Cluster health and the amount of indexes and data

So I have 4 nodes in my ELK stack. I have a logstash server that parses syslog messages into my cluster. I have 3 ES nodes. One is strictly a master node. The other two are master/data eligible.

So it's all working fine UNTIL I reach a 'magic point' in my data. At some point, the cluster goes red and I am not able to do anything to fix it. This seems to happen after the data nodes end up with a large amount of indexes. What I end up doing after snapshots is flushing all indexes that are 30 days and older, and the cluster goes green and the whole ELK stack starts functioning normally again.

I have the default shards (5) and 1 replica.

My question is this. I need to keep 90 days of active data plus 1 year of logs (Think PCI DSS). I have curator taking a snapshot of the data. My problem is that I can't get to 90 days with the raw amount of data.

Is this a sign of needing more shards? Do I need more data nodes?

How much data per day? What are your node specs?

How many indices and shards do you have in the cluster? What is your total amount of data?

There is approximately 1 Gig of log data on a daily basis with that looking like it's going to expand.

All servers are setup as follows in VMWare
2 Sockets, 4 cores (8 CPUs) 16 Gigs of Ram/Heap 8 Gigs
500 Gig of disk space

At this time, there are 5 indexes with 5 shards per index. We are capturing roughly 1 gig to 1.5 gig of daily information.

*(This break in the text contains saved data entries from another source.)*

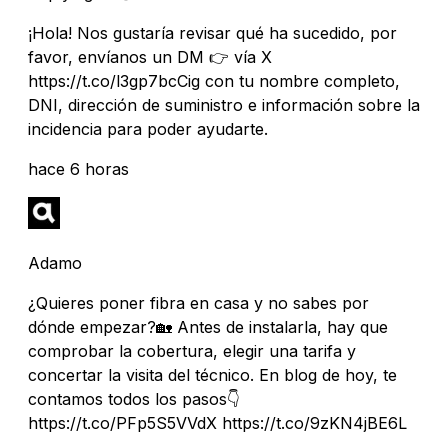
¡Hola! Nos gustaría revisar qué ha sucedido, por
favor, envíanos un DM 👉 vía X
https://t.co/l3gp7bcCig con tu nombre completo,
DNI, dirección de suministro e información sobre la
incidencia para poder ayudarte.
hace 6 horas
Adamo
¿Quieres poner fibra en casa y no sabes por
dónde empezar?🏡 Antes de instalarla, hay que
comprobar la cobertura, elegir una tarifa y
concertar la visita del técnico. En blog de hoy, te
contamos todos los pasos👇
https://t.co/PFp5S5VVdX https://t.co/9zKN4jBE6L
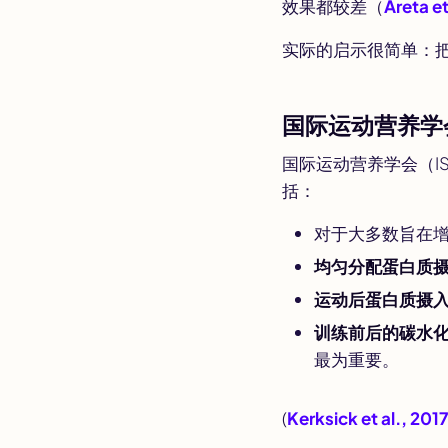
效果都较差（
Areta et
实际的启示很简单：把
国际运动营养学
国际运动营养学会（I
括：
对于大多数旨在
均匀分配蛋白质
运动后蛋白质摄
训练前后的碳水
最为重要。
(
Kerksick et al., 201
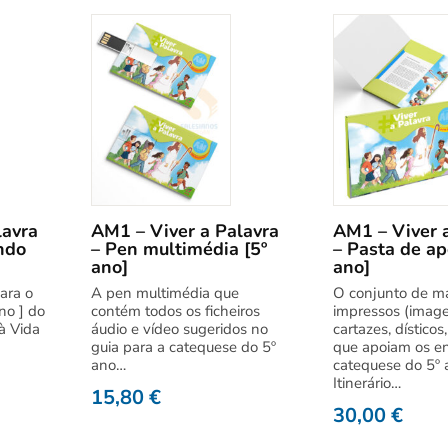
lavra
AM1 – Viver a Palavra
AM1 – Viver 
ndo
– Pen multimédia [5º
– Pasta de ap
ano]
ano]
ara o
A pen multimédia que
O conjunto de ma
no ] do
contém todos os ficheiros
impressos (image
 à Vida
áudio e vídeo sugeridos no
cartazes, dísticos
guia para a catequese do 5º
que apoiam os e
ano…
catequese do 5º 
Itinerário…
15,80
€
30,00
€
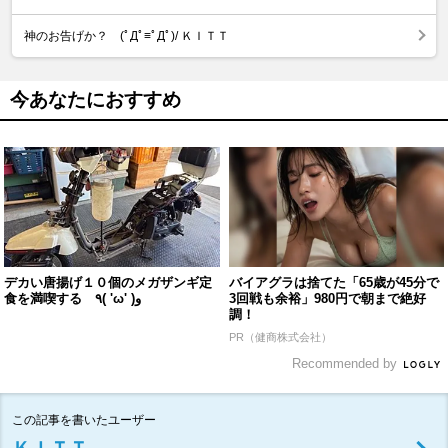
神のお告げか？ (ﾟДﾟ≡ﾟДﾟ)/ ＫＩＴＴ
今あなたにおすすめ
デカい唐揚げ１０個のメガザンギ定
バイアグラは捨てた「65歳が45分で
食を満喫する ٩( 'ω' )و
3回戦も余裕」980円で朝まで絶好
調！
PR（健商株式会社）
Recommended by
この記事を書いたユーザー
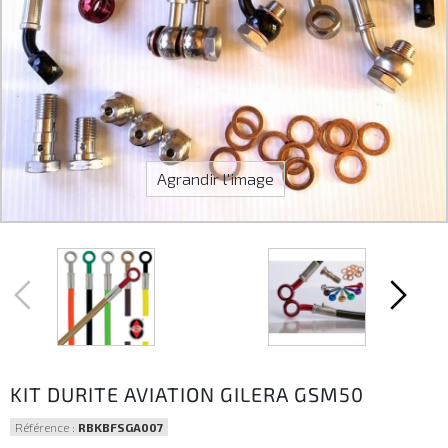
Agrandir l'image
KIT DURITE AVIATION GILERA GSM50
Référence :
RBKBFSGA007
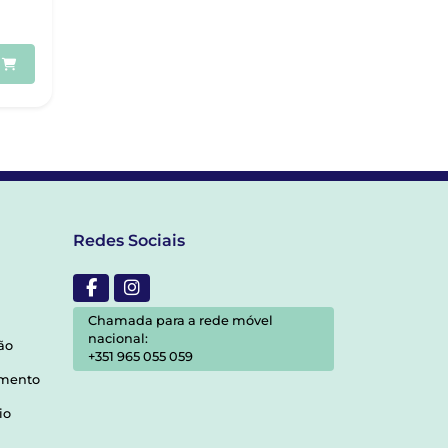
Redes Sociais
Chamada para a rede móvel
nacional:
ão
+351 965 055 059
amento
io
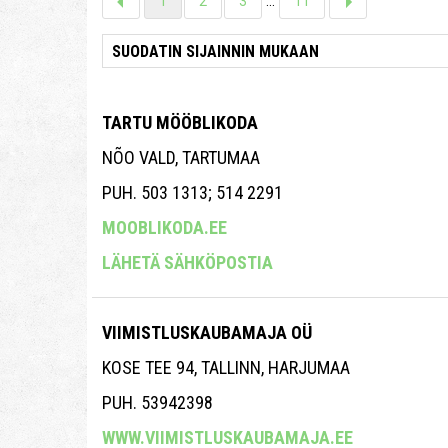
1
2
3
...
11
TARTU MÖÖBLIKODA
NÕO VALD, TARTUMAA
PUH. 503 1313; 514 2291
MOOBLIKODA.EE
LÄHETÄ SÄHKÖPOSTIA
VIIMISTLUSKAUBAMAJA OÜ
KOSE TEE 94, TALLINN, HARJUMAA
PUH. 53942398
WWW.VIIMISTLUSKAUBAMAJA.EE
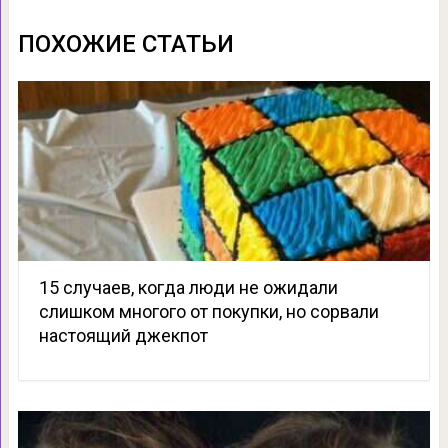
ПОХОЖИЕ СТАТЬИ
15 случаев, когда люди не ожидали
слишком многого от покупки, но сорвали
настоящий джекпот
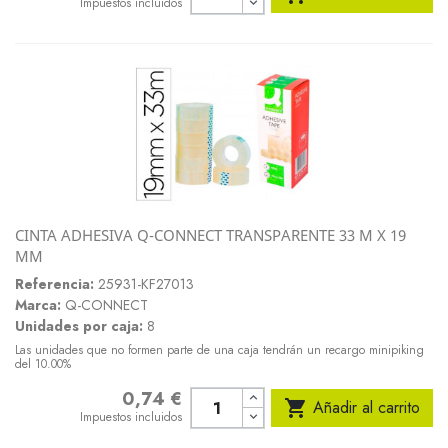
Impuestos incluidos
CINTA ADHESIVA Q-CONNECT TRANSPARENTE 33 M X 19
MM
Referencia:
25931-KF27013
Marca:
Q-CONNECT
Unidades por caja:
8
Las unidades que no formen parte de una caja tendrán un recargo minipiking
del 10.00%
0,74 €
Precio

Añadir al carrito
Impuestos incluidos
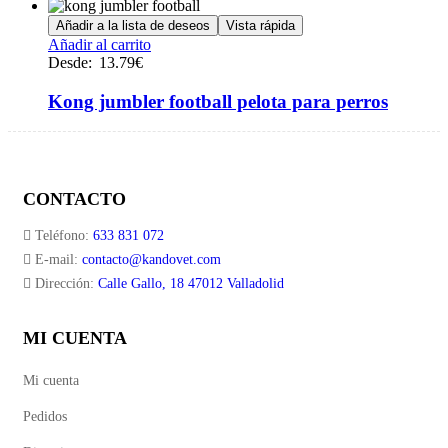
Añadir a la lista de deseos
Vista rápida
Añadir al carrito
Desde:
13.79
€
Kong jumbler football pelota para perros
CONTACTO
Teléfono:
633 831 072
E-mail:
contacto@kandovet.com
Dirección:
Calle Gallo, 18 47012 Valladolid
MI CUENTA
Mi cuenta
Pedidos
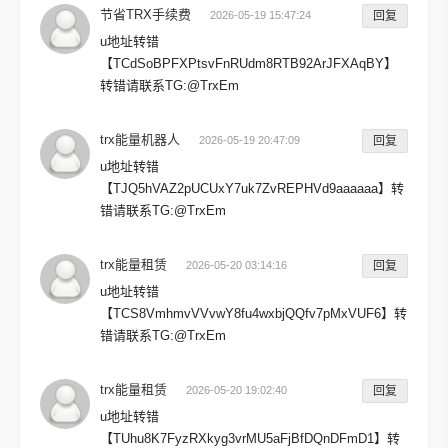
节省TRX手续费
2026-05-19 15:47:24
回复
u地址转错
【TCdSoBPFXPtsvFnRUdm8RTB92ArJFXAqBY】
转错请联系TG:@TrxEm
trx能量机器人
2026-05-19 20:47:09
回复
u地址转错
【TJQ5hVAZ2pUCUxY7uk7ZvREPHVd9aaaaaa】转
错请联系TG:@TrxEm
trx能量租赁
2026-05-20 03:14:16
回复
u地址转错
【TCS8VmhmvVVvwY8fu4wxbjQQfv7pMxVUF6】转
错请联系TG:@TrxEm
trx能量租赁
2026-05-20 19:02:40
回复
u地址转错
【TUhu8K7FyzRXkyg3vrMU5aFjBfDQnDFmD1】转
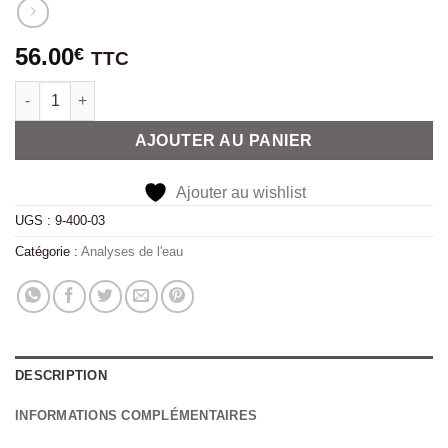
56.00
€
TTC
quantité de Analyse pour Sodium
Alternative:
AJOUTER AU PANIER
Ajouter au wishlist
UGS :
9-400-03
Catégorie :
Analyses de l'eau
DESCRIPTION
INFORMATIONS COMPLÉMENTAIRES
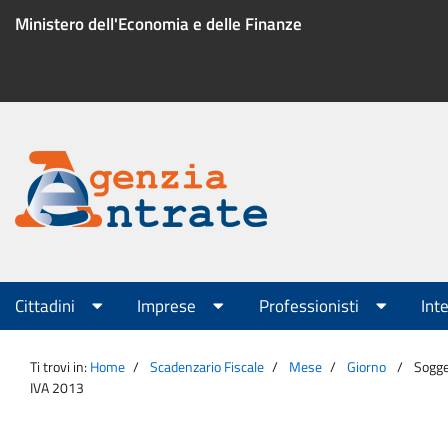
Salta
Ministero dell'Economia e delle Finanze
al
contenuto
Menu
di
servizio
Portale
Agenzia
Menu
Cittadini
Imprese
Professionisti
Int
principale
Entrate
Ti trovi in:
Home
Scadenzario Fiscale
Mese
Giorno
Sogge
IVA 2013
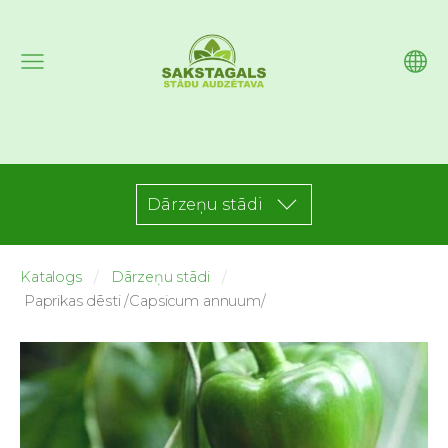
Dārzeņu stādi
Katalogs
Dārzeņu stādi
Paprikas dēsti /Capsicum annuum/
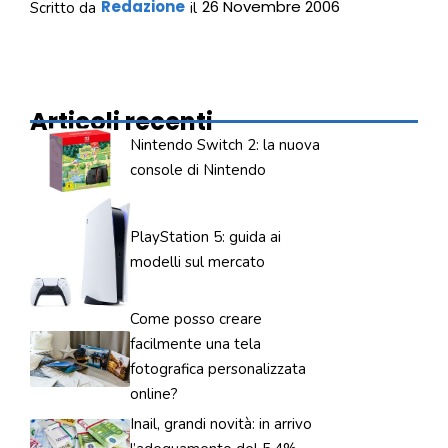
Redazione
26 Novembre 2006
Scritto da
il
Articoli recenti
Nintendo Switch 2: la nuova
console di Nintendo
PlayStation 5: guida ai
modelli sul mercato
Come posso creare
facilmente una tela
fotografica personalizzata
online?
Inail, grandi novità: in arrivo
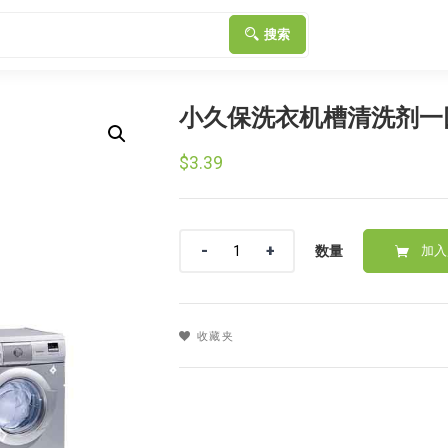
搜索
小久保洗衣机槽清洗剂一
$
3.39
数
数量
加入
量
收藏夹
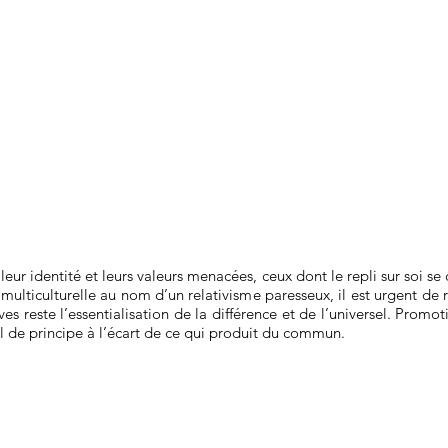
eur identité et leurs valeurs menacées, ceux dont le repli sur soi se 
multiculturelle au nom d’un relativisme paresseux, il est urgent de re
s reste l’essentialisation de la différence et de l’universel. Promo
l de principe à l’écart de ce qui produit du commun.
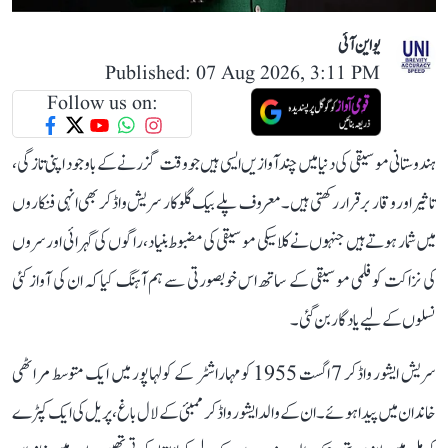
یو این آئی
Published: 07 Aug 2026, 3:11 PM
Follow us on:
ہندوستانی موسیقی کی دنیا میں چند آوازیں ایسی ہیں جو وقت گزرنے کے باوجود اپنی تازگی،
تاثیر اور وقار برقرار رکھتی ہیں۔ معروف پلے بیک گلوکار سریش واڈکر بھی انہی فنکاروں
میں شمار ہوتے ہیں جنہوں نے کلاسیکی موسیقی کی مضبوط بنیاد، راگوں کی گہرائی اور سروں
کی نزاکت کو فلمی موسیقی کے ساتھ اس خوبصورتی سے ہم آہنگ کیا کہ ان کی آواز کئی
نسلوں کے لیے یادگار بن گئی۔
سریش ایشور واڈکر 7 اگست 1955 کو مہاراشٹر کے کولہاپور میں ایک متوسط مراٹھی
خاندان میں پیدا ہوئے۔ ان کے والد ایشور واڈکر ممبئی کے لال باغ، پریل کی ایک کپڑے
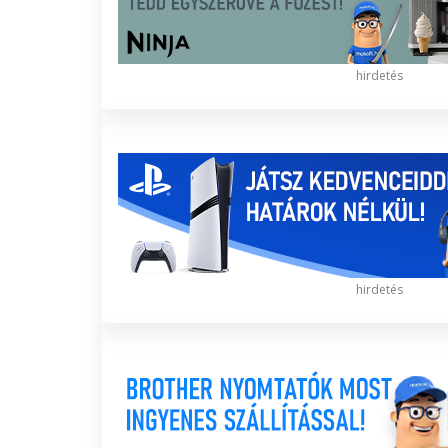
hirdetés
hirdetés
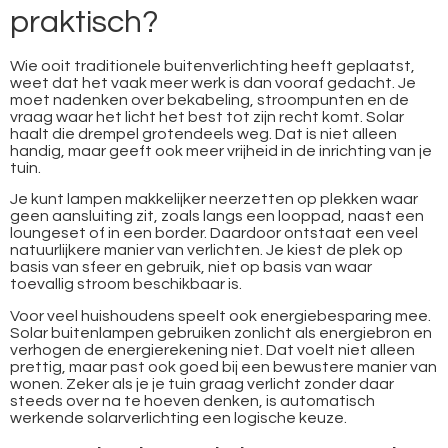
praktisch?
Wie ooit traditionele buitenverlichting heeft geplaatst,
weet dat het vaak meer werk is dan vooraf gedacht. Je
moet nadenken over bekabeling, stroompunten en de
vraag waar het licht het best tot zijn recht komt. Solar
haalt die drempel grotendeels weg. Dat is niet alleen
handig, maar geeft ook meer vrijheid in de inrichting van je
tuin.
Je kunt lampen makkelijker neerzetten op plekken waar
geen aansluiting zit, zoals langs een looppad, naast een
loungeset of in een border. Daardoor ontstaat een veel
natuurlijkere manier van verlichten. Je kiest de plek op
basis van sfeer en gebruik, niet op basis van waar
toevallig stroom beschikbaar is.
Voor veel huishoudens speelt ook energiebesparing mee.
Solar buitenlampen gebruiken zonlicht als energiebron en
verhogen de energierekening niet. Dat voelt niet alleen
prettig, maar past ook goed bij een bewustere manier van
wonen. Zeker als je je tuin graag verlicht zonder daar
steeds over na te hoeven denken, is automatisch
werkende solarverlichting een logische keuze.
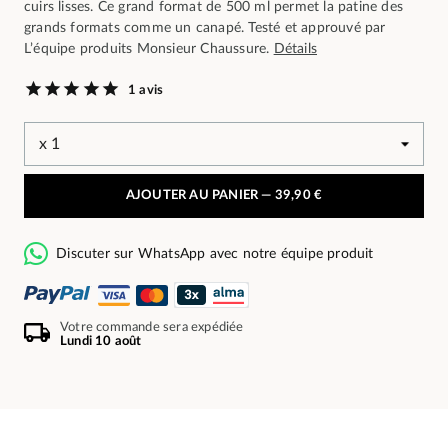
cuirs lisses. Ce grand format de 500 ml permet la patine des
grands formats comme un canapé. Testé et approuvé par
L’équipe produits Monsieur Chaussure.
Détails
1 avis
AJOUTER AU PANIER —
39,90 €
Discuter sur WhatsApp avec notre équipe produit
Votre commande sera expédiée
Lundi 10 août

Disk space on the partition that stores the indexes was roughly 85% when I experienced the issue.

You should reduce your shard count to 1 primary with 1 replica, otherwise it's a waste.

So forgive the question, but how would that help the issue I'm having?

If I calculate correctly you have 5 indices * 5 shards * 2 copies * 90 days, which gives a total of 4500 shards. That is 2250 shards per node with only 8GB of heap. I would guess this is most likely the cause of your problems.

Each shard is a Lucene index and carries with it overhead in terms of memory usage and file handles. By following Marks advice and reducing the number of shards per index, and possibly also the number of indices, e.g. by using weekly or monthly indices, you can reduce the overhead and get your nodes to handle more data. Having a large number of very small shards wastes system resources, so I would recommend aiming to have shard sizes in the range of a few hundred MB to a few GB in size. Read this blog post for an example of how it is possible to crash an Elasticsearch cluster with too many shards even when no data has been indexed.